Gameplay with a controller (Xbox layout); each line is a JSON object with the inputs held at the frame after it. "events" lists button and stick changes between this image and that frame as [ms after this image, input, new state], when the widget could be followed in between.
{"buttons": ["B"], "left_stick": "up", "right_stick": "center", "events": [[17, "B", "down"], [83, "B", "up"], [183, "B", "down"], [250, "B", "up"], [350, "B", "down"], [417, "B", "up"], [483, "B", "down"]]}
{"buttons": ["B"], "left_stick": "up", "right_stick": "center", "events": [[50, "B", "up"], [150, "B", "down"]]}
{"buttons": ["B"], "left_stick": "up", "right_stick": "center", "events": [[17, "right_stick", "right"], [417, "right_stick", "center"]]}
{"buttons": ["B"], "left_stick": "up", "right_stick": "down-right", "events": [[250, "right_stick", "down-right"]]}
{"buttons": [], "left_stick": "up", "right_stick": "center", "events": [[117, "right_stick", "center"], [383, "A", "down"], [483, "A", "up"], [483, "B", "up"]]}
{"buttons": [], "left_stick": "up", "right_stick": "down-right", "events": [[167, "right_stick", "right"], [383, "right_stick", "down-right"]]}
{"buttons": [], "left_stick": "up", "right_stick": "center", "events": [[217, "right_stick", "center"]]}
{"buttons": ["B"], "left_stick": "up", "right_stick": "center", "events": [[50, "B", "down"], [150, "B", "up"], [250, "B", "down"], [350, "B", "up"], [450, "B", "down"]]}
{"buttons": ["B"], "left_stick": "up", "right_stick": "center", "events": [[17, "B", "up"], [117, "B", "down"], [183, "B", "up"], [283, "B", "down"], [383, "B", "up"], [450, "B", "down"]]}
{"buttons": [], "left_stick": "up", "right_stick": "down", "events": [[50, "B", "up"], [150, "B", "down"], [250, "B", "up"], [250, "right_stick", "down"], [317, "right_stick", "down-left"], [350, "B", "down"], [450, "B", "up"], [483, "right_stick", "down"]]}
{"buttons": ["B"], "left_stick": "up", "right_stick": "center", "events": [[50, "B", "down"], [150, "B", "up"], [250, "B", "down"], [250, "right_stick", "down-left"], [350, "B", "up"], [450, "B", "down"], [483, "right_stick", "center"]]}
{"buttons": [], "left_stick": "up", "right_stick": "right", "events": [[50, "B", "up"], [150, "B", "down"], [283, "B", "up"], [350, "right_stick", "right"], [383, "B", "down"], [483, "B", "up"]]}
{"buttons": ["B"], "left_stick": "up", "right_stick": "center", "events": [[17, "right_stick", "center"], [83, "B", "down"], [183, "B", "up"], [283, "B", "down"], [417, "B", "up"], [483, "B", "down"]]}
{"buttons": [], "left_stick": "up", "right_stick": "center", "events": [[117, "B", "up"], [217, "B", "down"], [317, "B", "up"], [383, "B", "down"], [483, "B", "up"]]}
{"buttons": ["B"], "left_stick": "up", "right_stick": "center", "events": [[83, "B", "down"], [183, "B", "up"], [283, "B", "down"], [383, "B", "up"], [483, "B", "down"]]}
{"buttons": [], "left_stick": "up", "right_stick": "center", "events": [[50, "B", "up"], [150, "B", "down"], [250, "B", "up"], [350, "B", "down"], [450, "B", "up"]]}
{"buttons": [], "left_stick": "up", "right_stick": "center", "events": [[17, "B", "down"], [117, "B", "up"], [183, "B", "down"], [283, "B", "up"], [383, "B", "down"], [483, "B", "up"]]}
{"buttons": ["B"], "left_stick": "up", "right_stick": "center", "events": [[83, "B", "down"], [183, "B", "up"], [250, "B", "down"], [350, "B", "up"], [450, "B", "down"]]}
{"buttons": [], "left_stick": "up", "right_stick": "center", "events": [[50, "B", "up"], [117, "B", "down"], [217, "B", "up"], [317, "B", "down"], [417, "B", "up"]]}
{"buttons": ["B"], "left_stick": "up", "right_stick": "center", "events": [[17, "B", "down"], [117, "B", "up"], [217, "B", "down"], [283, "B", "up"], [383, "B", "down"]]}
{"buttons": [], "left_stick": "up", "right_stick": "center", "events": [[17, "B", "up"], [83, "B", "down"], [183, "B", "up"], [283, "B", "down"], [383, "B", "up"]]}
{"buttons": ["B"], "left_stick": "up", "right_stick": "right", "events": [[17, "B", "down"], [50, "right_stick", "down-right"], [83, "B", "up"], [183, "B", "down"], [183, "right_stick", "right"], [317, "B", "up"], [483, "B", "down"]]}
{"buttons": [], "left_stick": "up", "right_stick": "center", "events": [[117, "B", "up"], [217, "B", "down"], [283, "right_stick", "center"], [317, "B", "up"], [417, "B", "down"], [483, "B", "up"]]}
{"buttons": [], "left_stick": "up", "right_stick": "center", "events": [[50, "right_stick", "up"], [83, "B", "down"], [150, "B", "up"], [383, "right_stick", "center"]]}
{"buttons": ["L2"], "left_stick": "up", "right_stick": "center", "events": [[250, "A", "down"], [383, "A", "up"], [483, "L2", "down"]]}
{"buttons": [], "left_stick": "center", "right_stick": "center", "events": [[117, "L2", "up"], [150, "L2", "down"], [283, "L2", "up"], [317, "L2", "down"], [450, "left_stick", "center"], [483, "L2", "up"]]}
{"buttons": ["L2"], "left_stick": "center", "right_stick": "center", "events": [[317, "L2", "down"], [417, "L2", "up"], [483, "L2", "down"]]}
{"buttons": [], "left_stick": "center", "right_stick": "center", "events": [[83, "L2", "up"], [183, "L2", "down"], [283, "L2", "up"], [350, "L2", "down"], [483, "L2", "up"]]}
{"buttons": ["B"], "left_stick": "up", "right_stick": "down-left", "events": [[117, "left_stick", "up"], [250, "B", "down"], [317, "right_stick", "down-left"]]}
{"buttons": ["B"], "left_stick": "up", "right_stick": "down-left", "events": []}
::::::::
INSTRUCTIONS TO FOLLOW =
Repeat each entry word for word.

RESULT OF THE TASK =
Gameplay with a controller (Xbox layout); each line is a JSON object with the inputs held at the frame after it. "events" lists button and stick changes between this image and that frame as [ms after this image, input, new state], when the widget could be followed in between.
{"buttons": ["B"], "left_stick": "up", "right_stick": "center", "events": [[17, "B", "down"], [83, "B", "up"], [183, "B", "down"], [250, "B", "up"], [350, "B", "down"], [417, "B", "up"], [483, "B", "down"]]}
{"buttons": ["B"], "left_stick": "up", "right_stick": "center", "events": [[50, "B", "up"], [150, "B", "down"]]}
{"buttons": ["B"], "left_stick": "up", "right_stick": "center", "events": [[17, "right_stick", "right"], [417, "right_stick", "center"]]}
{"buttons": ["B"], "left_stick": "up", "right_stick": "down-right", "events": [[250, "right_stick", "down-right"]]}
{"buttons": [], "left_stick": "up", "right_stick": "center", "events": [[117, "right_stick", "center"], [383, "A", "down"], [483, "A", "up"], [483, "B", "up"]]}
{"buttons": [], "left_stick": "up", "right_stick": "down-right", "events": [[167, "right_stick", "right"], [383, "right_stick", "down-right"]]}
{"buttons": [], "left_stick": "up", "right_stick": "center", "events": [[217, "right_stick", "center"]]}
{"buttons": ["B"], "left_stick": "up", "right_stick": "center", "events": [[50, "B", "down"], [150, "B", "up"], [250, "B", "down"], [350, "B", "up"], [450, "B", "down"]]}
{"buttons": ["B"], "left_stick": "up", "right_stick": "center", "events": [[17, "B", "up"], [117, "B", "down"], [183, "B", "up"], [283, "B", "down"], [383, "B", "up"], [450, "B", "down"]]}
{"buttons": [], "left_stick": "up", "right_stick": "down", "events": [[50, "B", "up"], [150, "B", "down"], [250, "B", "up"], [250, "right_stick", "down"], [317, "right_stick", "down-left"], [350, "B", "down"], [450, "B", "up"], [483, "right_stick", "down"]]}
{"buttons": ["B"], "left_stick": "up", "right_stick": "center", "events": [[50, "B", "down"], [150, "B", "up"], [250, "B", "down"], [250, "right_stick", "down-left"], [350, "B", "up"], [450, "B", "down"], [483, "right_stick", "center"]]}
{"buttons": [], "left_stick": "up", "right_stick": "right", "events": [[50, "B", "up"], [150, "B", "down"], [283, "B", "up"], [350, "right_stick", "right"], [383, "B", "down"], [483, "B", "up"]]}
{"buttons": ["B"], "left_stick": "up", "right_stick": "center", "events": [[17, "right_stick", "center"], [83, "B", "down"], [183, "B", "up"], [283, "B", "down"], [417, "B", "up"], [483, "B", "down"]]}
{"buttons": [], "left_stick": "up", "right_stick": "center", "events": [[117, "B", "up"], [217, "B", "down"], [317, "B", "up"], [383, "B", "down"], [483, "B", "up"]]}
{"buttons": ["B"], "left_stick": "up", "right_stick": "center", "events": [[83, "B", "down"], [183, "B", "up"], [283, "B", "down"], [383, "B", "up"], [483, "B", "down"]]}
{"buttons": [], "left_stick": "up", "right_stick": "center", "events": [[50, "B", "up"], [150, "B", "down"], [250, "B", "up"], [350, "B", "down"], [450, "B", "up"]]}
{"buttons": [], "left_stick": "up", "right_stick": "center", "events": [[17, "B", "down"], [117, "B", "up"], [183, "B", "down"], [283, "B", "up"], [383, "B", "down"], [483, "B", "up"]]}
{"buttons": ["B"], "left_stick": "up", "right_stick": "center", "events": [[83, "B", "down"], [183, "B", "up"], [250, "B", "down"], [350, "B", "up"], [450, "B", "down"]]}
{"buttons": [], "left_stick": "up", "right_stick": "center", "events": [[50, "B", "up"], [117, "B", "down"], [217, "B", "up"], [317, "B", "down"], [417, "B", "up"]]}
{"buttons": ["B"], "left_stick": "up", "right_stick": "center", "events": [[17, "B", "down"], [117, "B", "up"], [217, "B", "down"], [283, "B", "up"], [383, "B", "down"]]}
{"buttons": [], "left_stick": "up", "right_stick": "center", "events": [[17, "B", "up"], [83, "B", "down"], [183, "B", "up"], [283, "B", "down"], [383, "B", "up"]]}
{"buttons": ["B"], "left_stick": "up", "right_stick": "right", "events": [[17, "B", "down"], [50, "right_stick", "down-right"], [83, "B", "up"], [183, "B", "down"], [183, "right_stick", "right"], [317, "B", "up"], [483, "B", "down"]]}
{"buttons": [], "left_stick": "up", "right_stick": "center", "events": [[117, "B", "up"], [217, "B", "down"], [283, "right_stick", "center"], [317, "B", "up"], [417, "B", "down"], [483, "B", "up"]]}
{"buttons": [], "left_stick": "up", "right_stick": "center", "events": [[50, "right_stick", "up"], [83, "B", "down"], [150, "B", "up"], [383, "right_stick", "center"]]}
{"buttons": ["L2"], "left_stick": "up", "right_stick": "center", "events": [[250, "A", "down"], [383, "A", "up"], [483, "L2", "down"]]}
{"buttons": [], "left_stick": "center", "right_stick": "center", "events": [[117, "L2", "up"], [150, "L2", "down"], [283, "L2", "up"], [317, "L2", "down"], [450, "left_stick", "center"], [483, "L2", "up"]]}
{"buttons": ["L2"], "left_stick": "center", "right_stick": "center", "events": [[317, "L2", "down"], [417, "L2", "up"], [483, "L2", "down"]]}
{"buttons": [], "left_stick": "center", "right_stick": "center", "events": [[83, "L2", "up"], [183, "L2", "down"], [283, "L2", "up"], [350, "L2", "down"], [483, "L2", "up"]]}
{"buttons": ["B"], "left_stick": "up", "right_stick": "down-left", "events": [[117, "left_stick", "up"], [250, "B", "down"], [317, "right_stick", "down-left"]]}
{"buttons": ["B"], "left_stick": "up", "right_stick": "down-left", "events": []}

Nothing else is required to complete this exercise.